Jamaica-based itel has firmly established itself as a prominent player in the nearshore industry. Founded in 2012 in Montego Bay, itel embarked on a remarkable journey of growth, expanding its operations not only throughout the Caribbean but also across the broader Americas region. Today, itel operates in seven different countries.
Nearshore Americas had the privilege of conversing with itel’s CEO, Yoni Epstein. During this discussion, Epstein candidly shared his experiences in building the company, shed light on the challenges both itel and Jamaica confront in their paths to success and explored the company’s commitment to giving back to the country. Furthermore, Epstein delved into his personal leadership philosophy, offering insights into his approach to leadership.
Though born in Miami, Florida, Epstein –an inaugural Nexus Illuminate Awards winner– grew up in Jamaica. He attended high school in the island, going back to Florida to study Hospitality Management and Culinary Arts at the University of Miami and returning to Jamaica in 2004.
“Upon my return, I started a job running the call centers globally for Unique Vacations, the worldwide representatives for Sandals & Beaches Resorts,” Epstein said during the interview. “In this job, I launched centers in Jamaica and Saint Lucia while managing their centers in the US, Canada and the UK.”
Building a Brand from Jamaica
The World Bank’s Doing Business report systematically highlights the difficulties of starting and scaling businesses in the Caribbean due to issues such as red tape, slow and uncertain processes and high costs associated with following regulations. In spite of that, Epstein chose Jamaica as the original platform to build an international business.
“As a Jamaican running a center in Jamaica, I could see that Jamaica and the region were not anywhere near capacity and that we had an opportunity to build something meaningful,” Epstein said.
When itel launched its first operation in 2012, the company was a one-client, five-employee unit, and Jamaica was still trying to consolidate its business and knowledge outsourcing industry. Today, the company operates in Jamaica, Guyana, Saint Lucia, Honduras, Colombia, Belize and the US. Beyond its physical presence, itel has a work-at-home network that connects agents across locations.
“Managing a multi-country and multi-cultural organization comes down to the people you have managing it. This has been the most difficult task, but one that I have enjoyed as I am truly a people person. I love interacting with the team and the people who drive our business,” said itel’s CEO.
Yoni Epstein believes that one of the main challenges he initially had to face was the fact that Jamaica was not thought of as a BPO destination. This meant building the path, the knowledge and reputation that would eventually lead to the current status the island enjoys.
“We had to invest in the right areas to create the destination’s credibility. It took a lot of effort from many individuals and government institutions as well,” Epstein explained. “We had to build the brand, which the Jamaica Promotions Corporation [JAMPRO] helped tremendously on.”
Those first efforts involved building not only a reputation and a brand, but also developing the physical infrastructure needed.
“The Development Bank of Jamaica (DBJ) threw their hat in the ring with cheap money that developers could tap into for building space. To develop the workforce, we worked with HEART Trust/NSTA,” Epstein added. “However, none of this could have been achieved without the Global Services Association of Jamaica (GSAJ) and its drive and determination to advocate for what was needed to make this industry a success. I was the first President of the GSAJ. Those days, while tough, were some of the most enjoyable ones.”
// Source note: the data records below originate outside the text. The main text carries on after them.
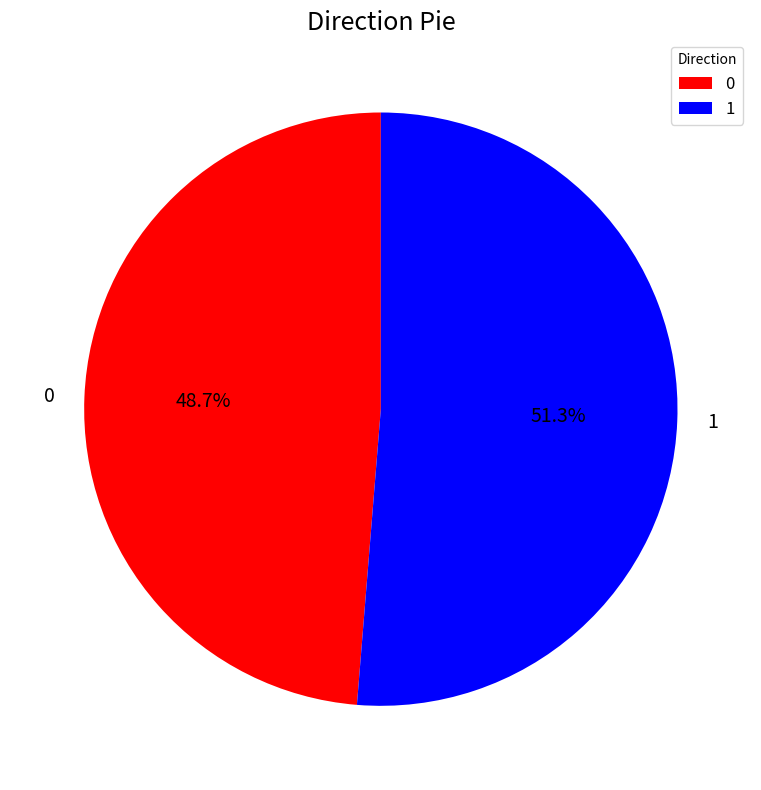

Does any single category account for the majority?

Yes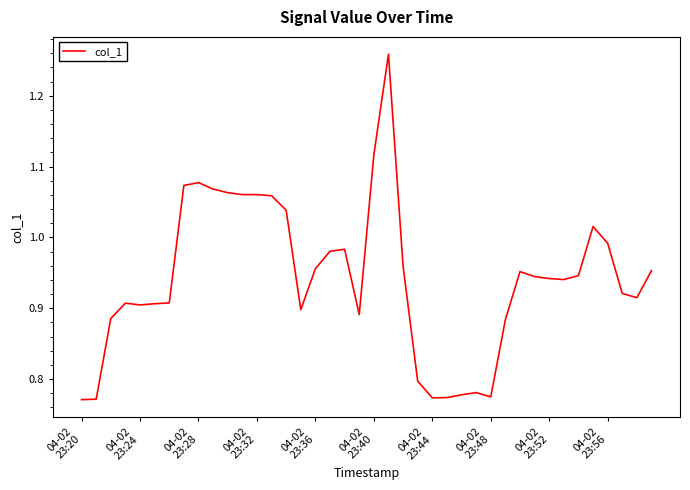

What is the difference between the maximum and minimum values?

0.5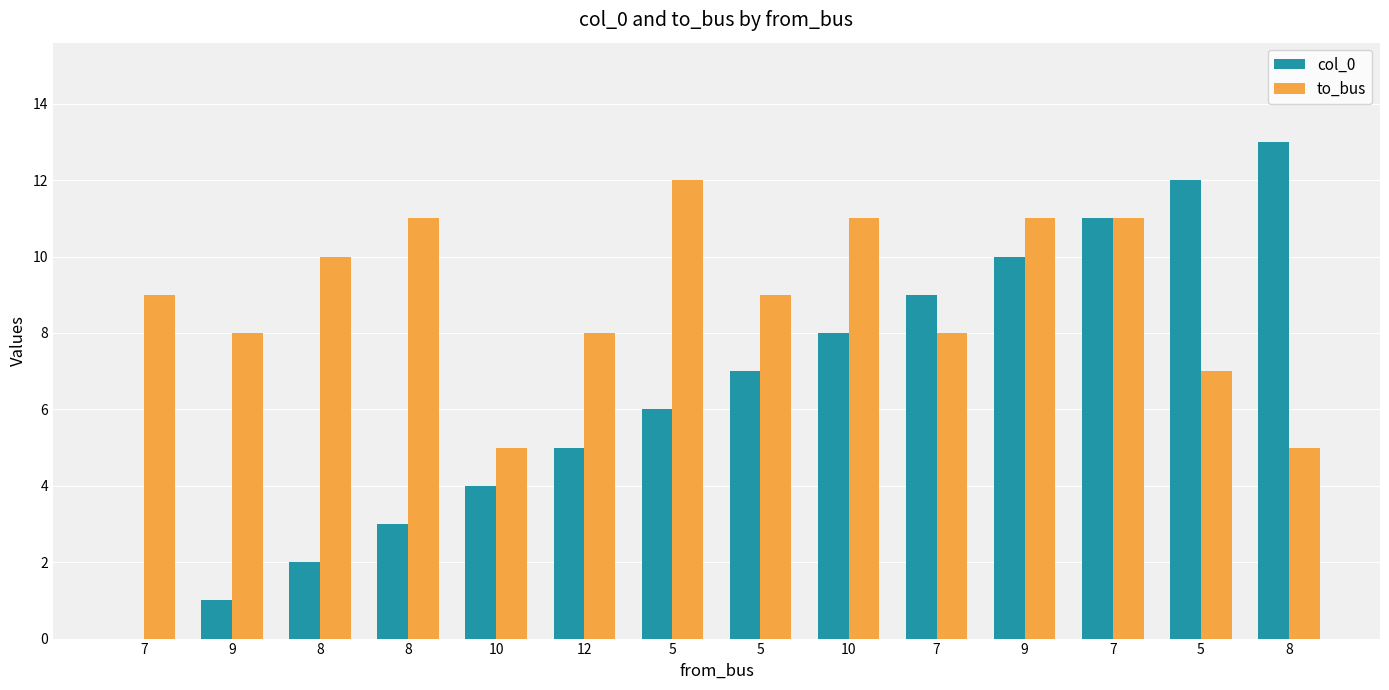

Which category has the highest value in the col_0 series?

8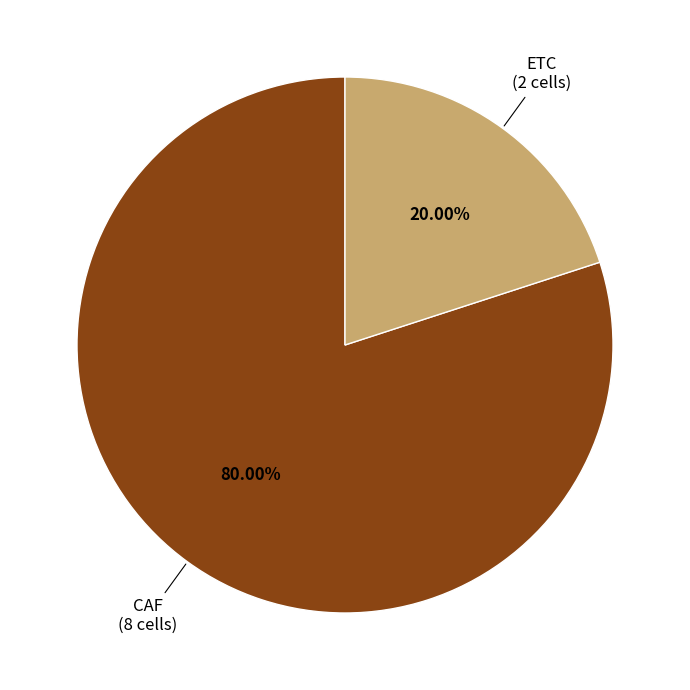

Is there a majority slice in this chart?

Yes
From Epstein’s perspective, although Jamaica has matured as a BPO destination, the next few years will be harder than the development phase.
“We need to work on maintaining what has been developed and capitalize on it,” Epstein commented. “We need to address challenges in the workforce and make team members more productive, as I believe we have forgotten the importance of loyalty and hard work.”
Epstein has been involved in other activities that go beyond itel’s business operations. In 2019, he saw the launch of the 4Ys Foundation, an organization adjacent to itel which focuses on contributing in four different areas: education, innovation, environment and sports. Epstein is also a member of JAMPRO’s board, where he assists the organization developing strategies to drive investment in Jamaica.
“It is truly an honor to have had this opportunity over the past seven years. Learning about different industries and being at the table to help Jamaica has been a personal and professional development experience,” Epstein commented. “Supporting the growth of the BPO industry has been one of JAMPRO’s greatest efforts, and it is great to have been a part of that.”
For Epstein, this philanthropic work is part of the way he looks at leadership.
“Simply put, I am a people person and I drive all of my decisions through that vision. I enjoy the interactions and developing a culture through this engagement. I am a tough task master who wants to see success via achieving goals and exceeding our clients’ expectations,” he said.